But fill that slot for more than five years in a row and it will all strobe out of focus. Flea markets morph into four alarm fires, stand-offs coagulate into frothy potboilers, protest rallies march down long dark alleys. Most stories I forget before they even air, but untold images still seethe and fester inside my head, at least until I write about them. For others, that insider's vista never dims; instead it distorts the horizon until said veteran is at the end of his tour, the owner of a bad lower back and a drawerful of faded station logowear. If that seems dark, see the Complaints desk down the hall. It's just past the photog's lounge - that seedy little room where the shooters stew in their juices. That's not discontent you're smelling; it's the scent of arrested development.
Which is why so many photojournalists opt out halfway through their careers. TV news is a young man's game and growing old is ill-advised. Whereas reporters become anchors and producers become managers, photogs simply become disenchanted.

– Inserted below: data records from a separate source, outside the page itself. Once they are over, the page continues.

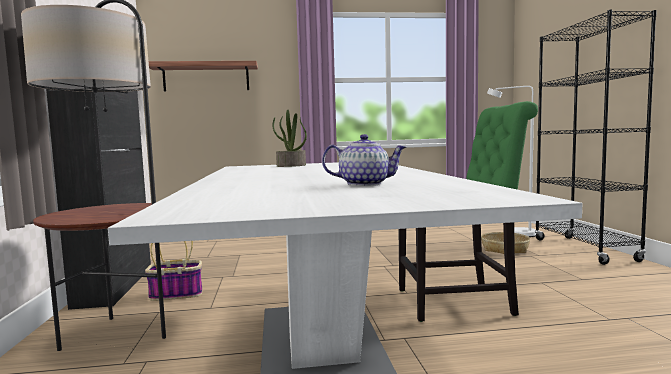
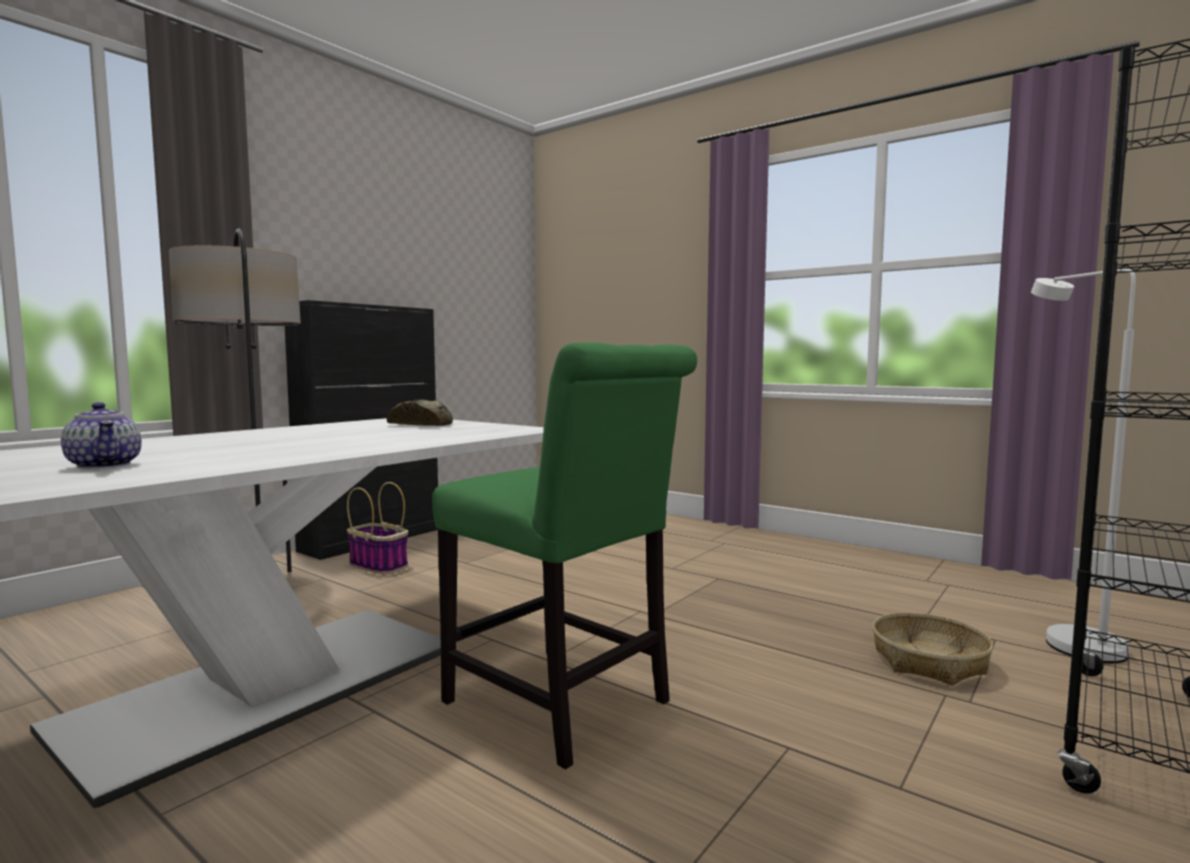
camera: 45 degrees right, 0 degrees up
shelf [149,61,258,91] -> none
potted plant [272,110,307,167] -> bread [386,399,453,426]

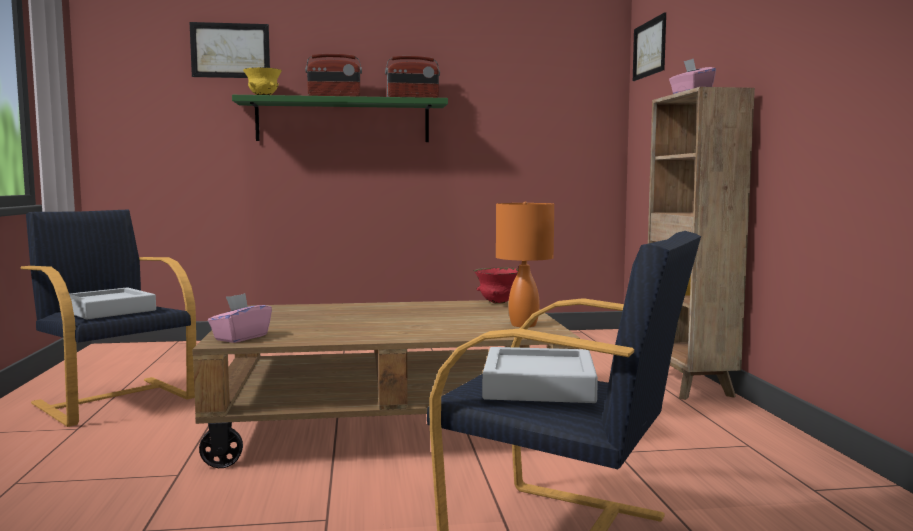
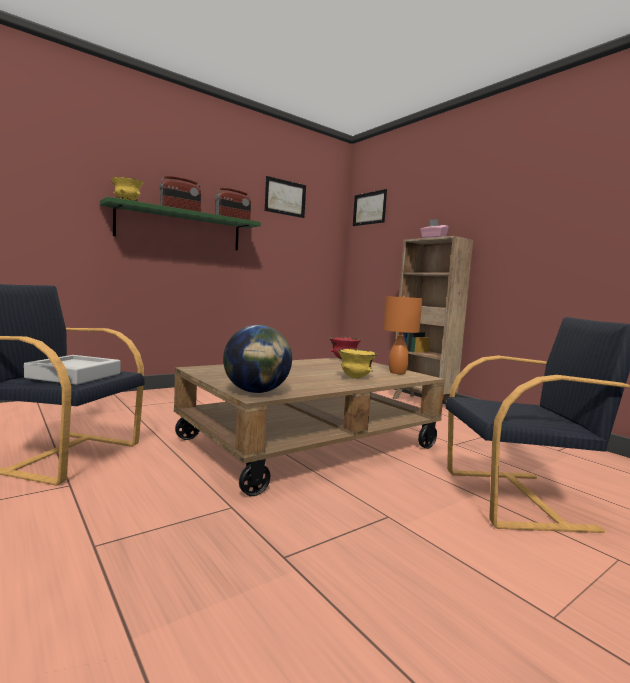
camera: 30 degrees left, 0 degrees up
picture [190,22,270,78] -> picture moved to [265,176,306,218]
pink tissue box [208,293,272,343] -> globe [223,325,292,393]
grey tray [482,347,598,403] -> none
none -> yellow bowl [338,349,377,378]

That's what happens when your career ladder is a lowly stepstool held together by gaffer's tape. Sure, the gear gets lighter but the pace only quickens and all that running and gunning never really gets you anywhere. Which is my incoherent way of saying another hearty soul is bracely leaving the rat race. Photogguy's been shoving life through a tube for 19 years. That's alot of broken news. Very soon, he'll log his last logo'd mile, before escaping to a life of community college projects. No shame in that game. Nor is their any dishonor in returning to the fold, should reasonable working conditions prove too difficult for a self-admitted deadline junkie. Congratulations, Brian...
1 comment:
Thanks, Stew.
It's eerie sometimes to ready your posts, because your mood very often mirrors mine.
Gets kinda hard to slog through the BS sometimes, huh?